First ever DSLR astrophotography...

...well, first ever DSLR photography really :)

Images below were taken at Butser Ancient Farm on Sunday 28th December 2014. I have been working my way through "Digital SLR Astrophotography (Practical Amateur Astronomy)" purchased on Kindle. It has given me a good grounding to DSLR Astrophotography and has some basic projects to help get me started.

The first image is of the Orion Constellation, taken with my Canon EOS 450D on a standard camera tripod. I was surprised and impressed by how well the star colours are captured. The highlighted star, Betelgeuse, is a very unstable red giant and could go supernova in the near future (astronomically speaking). This would be a tremendous sight, visible also in the daytime.

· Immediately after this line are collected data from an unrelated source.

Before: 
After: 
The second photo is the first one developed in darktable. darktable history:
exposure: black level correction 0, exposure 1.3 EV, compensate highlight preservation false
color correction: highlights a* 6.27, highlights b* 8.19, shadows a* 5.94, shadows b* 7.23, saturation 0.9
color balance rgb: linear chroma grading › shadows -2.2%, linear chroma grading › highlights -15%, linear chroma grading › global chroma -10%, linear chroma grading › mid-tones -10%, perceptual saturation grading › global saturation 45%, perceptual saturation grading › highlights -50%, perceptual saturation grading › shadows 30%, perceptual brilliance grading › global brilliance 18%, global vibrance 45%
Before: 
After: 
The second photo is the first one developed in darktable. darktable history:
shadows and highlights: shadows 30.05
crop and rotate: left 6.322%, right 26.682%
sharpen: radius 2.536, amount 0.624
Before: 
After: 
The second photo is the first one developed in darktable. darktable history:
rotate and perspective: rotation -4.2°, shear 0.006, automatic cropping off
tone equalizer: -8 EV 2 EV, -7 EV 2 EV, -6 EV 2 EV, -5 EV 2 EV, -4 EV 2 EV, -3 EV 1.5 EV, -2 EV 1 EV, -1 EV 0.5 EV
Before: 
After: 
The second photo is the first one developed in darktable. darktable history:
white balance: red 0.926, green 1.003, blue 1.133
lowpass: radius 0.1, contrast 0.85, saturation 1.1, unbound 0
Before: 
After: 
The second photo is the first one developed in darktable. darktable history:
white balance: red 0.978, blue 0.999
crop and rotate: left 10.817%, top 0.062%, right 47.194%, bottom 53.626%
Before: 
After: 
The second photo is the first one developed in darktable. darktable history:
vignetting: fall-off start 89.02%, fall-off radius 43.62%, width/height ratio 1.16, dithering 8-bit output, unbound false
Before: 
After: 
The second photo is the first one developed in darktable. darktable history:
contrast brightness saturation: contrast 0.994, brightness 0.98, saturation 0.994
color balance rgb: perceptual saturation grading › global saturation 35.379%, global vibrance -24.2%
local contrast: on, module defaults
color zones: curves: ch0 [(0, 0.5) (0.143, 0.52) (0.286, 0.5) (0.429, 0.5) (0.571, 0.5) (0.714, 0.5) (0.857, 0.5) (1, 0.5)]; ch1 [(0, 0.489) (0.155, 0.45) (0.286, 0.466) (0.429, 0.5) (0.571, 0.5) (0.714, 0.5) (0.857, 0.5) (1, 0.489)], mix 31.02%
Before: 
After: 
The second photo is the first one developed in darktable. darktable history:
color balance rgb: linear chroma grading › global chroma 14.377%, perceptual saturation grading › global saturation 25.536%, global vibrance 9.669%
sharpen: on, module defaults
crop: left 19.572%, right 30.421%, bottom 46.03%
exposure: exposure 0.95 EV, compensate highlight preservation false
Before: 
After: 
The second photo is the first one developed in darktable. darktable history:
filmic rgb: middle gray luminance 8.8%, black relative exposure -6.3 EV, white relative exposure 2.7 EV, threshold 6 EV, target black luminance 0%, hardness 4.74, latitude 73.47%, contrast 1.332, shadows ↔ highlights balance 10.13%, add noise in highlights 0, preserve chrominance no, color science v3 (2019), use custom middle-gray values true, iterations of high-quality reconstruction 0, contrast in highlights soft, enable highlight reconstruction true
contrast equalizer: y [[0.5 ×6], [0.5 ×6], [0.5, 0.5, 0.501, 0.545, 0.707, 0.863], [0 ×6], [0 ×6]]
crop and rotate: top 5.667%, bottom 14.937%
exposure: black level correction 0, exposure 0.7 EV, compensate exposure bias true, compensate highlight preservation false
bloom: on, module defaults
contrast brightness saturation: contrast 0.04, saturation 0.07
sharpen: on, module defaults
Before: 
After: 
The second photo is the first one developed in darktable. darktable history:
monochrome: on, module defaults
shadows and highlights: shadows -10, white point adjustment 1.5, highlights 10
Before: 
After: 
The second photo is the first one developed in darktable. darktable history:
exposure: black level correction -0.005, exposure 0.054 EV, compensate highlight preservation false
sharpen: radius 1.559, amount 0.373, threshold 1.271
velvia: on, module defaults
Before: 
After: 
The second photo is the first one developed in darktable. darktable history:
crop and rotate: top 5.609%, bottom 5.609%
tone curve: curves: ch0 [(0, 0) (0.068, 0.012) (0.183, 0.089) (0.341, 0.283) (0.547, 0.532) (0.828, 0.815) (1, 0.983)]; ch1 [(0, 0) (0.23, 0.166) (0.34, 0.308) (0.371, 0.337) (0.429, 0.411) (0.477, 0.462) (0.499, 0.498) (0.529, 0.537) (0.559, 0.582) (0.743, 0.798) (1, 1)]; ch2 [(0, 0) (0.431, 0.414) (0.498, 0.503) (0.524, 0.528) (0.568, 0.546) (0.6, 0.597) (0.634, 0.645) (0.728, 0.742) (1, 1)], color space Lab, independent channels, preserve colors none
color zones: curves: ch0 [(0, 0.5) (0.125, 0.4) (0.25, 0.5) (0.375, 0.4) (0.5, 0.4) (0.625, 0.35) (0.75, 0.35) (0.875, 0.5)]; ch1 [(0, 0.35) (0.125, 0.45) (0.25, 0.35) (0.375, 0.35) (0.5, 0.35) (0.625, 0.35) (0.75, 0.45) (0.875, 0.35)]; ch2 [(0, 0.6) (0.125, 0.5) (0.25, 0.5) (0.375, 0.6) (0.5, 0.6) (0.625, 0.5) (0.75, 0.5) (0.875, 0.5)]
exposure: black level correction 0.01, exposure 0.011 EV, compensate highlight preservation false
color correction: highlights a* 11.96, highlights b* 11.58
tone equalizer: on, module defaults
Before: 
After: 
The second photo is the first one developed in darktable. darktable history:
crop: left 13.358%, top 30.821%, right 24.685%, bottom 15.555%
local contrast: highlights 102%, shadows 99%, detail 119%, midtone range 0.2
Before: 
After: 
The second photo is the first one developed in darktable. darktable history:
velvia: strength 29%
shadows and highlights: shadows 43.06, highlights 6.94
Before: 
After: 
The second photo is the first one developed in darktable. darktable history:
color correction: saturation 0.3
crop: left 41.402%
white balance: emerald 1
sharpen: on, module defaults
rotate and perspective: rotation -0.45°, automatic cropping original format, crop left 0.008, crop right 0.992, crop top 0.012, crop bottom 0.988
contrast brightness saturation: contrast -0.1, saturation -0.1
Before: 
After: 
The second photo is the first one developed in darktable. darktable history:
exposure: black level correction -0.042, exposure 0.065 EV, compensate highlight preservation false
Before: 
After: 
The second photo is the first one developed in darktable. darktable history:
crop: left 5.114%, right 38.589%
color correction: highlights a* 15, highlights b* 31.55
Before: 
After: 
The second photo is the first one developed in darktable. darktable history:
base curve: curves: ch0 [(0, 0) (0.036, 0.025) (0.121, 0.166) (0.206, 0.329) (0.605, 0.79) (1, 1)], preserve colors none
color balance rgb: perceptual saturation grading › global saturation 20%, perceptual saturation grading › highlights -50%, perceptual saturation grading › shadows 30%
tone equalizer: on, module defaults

The second image is of the Orion Nebula (which can be seen as a fuzzy patch below Orion's belt in the first image). The 100 exposures were take with the 450D attached to my Altair 80mm EDT Refractor telescope and manually tracked on my alt-az Sabre mount. I stacked the exposures with Deep Sky Stacker and cropped down the Nebula in a basic windows image editing application. There has been no further processing done to image.

My next step is to explore editing and processing images. Photoshop is the industry standard but there are free options out there, for example GIMP, which I will give a try.